General characteristics
- Type: screw steamer
- Displacement: 490 tons
- Tons burthen: 406 tons
- Propulsion: steam engine; screw-propelled;
- Speed: 9 knots (17 km/h; 10 mph)
- Armament: two 30-pounder guns; four 24-pounder guns;

= USS Hibiscus =

Gunboat of the United States Navy

USS Hibiscus was a steamer acquired by the Union Navy towards the end of the American Civil War. She was used by the Navy to patrol navigable waterways of the Confederacy to prevent the South from trading with other countries.

==Service history==
Hibiscus was purchased at New York City from S. M. Pook on 16 November 1864; and commissioned there on 29 December 1864, Lt. William L. Martine in command. The ship and her sister USS Spirea are described during trials in November 1864: "The new twin-screw steamer Hybiscus [sic] made her official trial trip in New York harbor on the 3d. This vessel and a sister ship were constructed for the purpose of demonstrating the plans of a light draught gunboat which should be able to carry a heavy battery, and at the same time to place the machinery so far below the water line as to preclude injury to it by the enemy’s shot. These vessels were planned and constructed by Mr. Samuel H. Pook, of Fair Haven, Conn. The engines selected for these vessels are known as Wright’s segmental engine. The Hybiscus, with about 25 pounds pressure of steam, made eleven knots, the engines working finely. The vessel was turned around in a very small space, and in four minutes and eighteen seconds of time. Her mean draught of water is 6 feet 7 inches, she drawing 6 feet 10 inches aft and 4 feet 4 inches forward, and this with her bunkers stowed full of coal."

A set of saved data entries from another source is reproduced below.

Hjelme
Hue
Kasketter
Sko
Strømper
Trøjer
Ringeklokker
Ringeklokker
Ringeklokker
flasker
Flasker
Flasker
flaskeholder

She sailed from New York on 29 January 1865 and reached Tampa, Florida, via Port Royal, South Carolina, and Key West, Florida, on 17 February. Hibiscus patrolled out of Tampa until the end of July, putting in at Cedar Keys and St. Andrews Bay as well as Key West during this period. On 11 April 1865 off Crystal River, Sea Bird, which served as tender to Hibiscus, captured small Confederate sloops Florida and Annie with cargos of loose and baled cotton. With the end of the war, Hibiscus sailed north and on 11 August stood into New York. She decommissioned there 19 August 1865 and was sold 5 October 1866. Hibiscus sank off New Jersey 30 April 1873 (See New York Times, 2 May 1873, page 8). The shipwreck, known to local divers as the Emerald Wreck, has been tentatively identified as Hibiscus.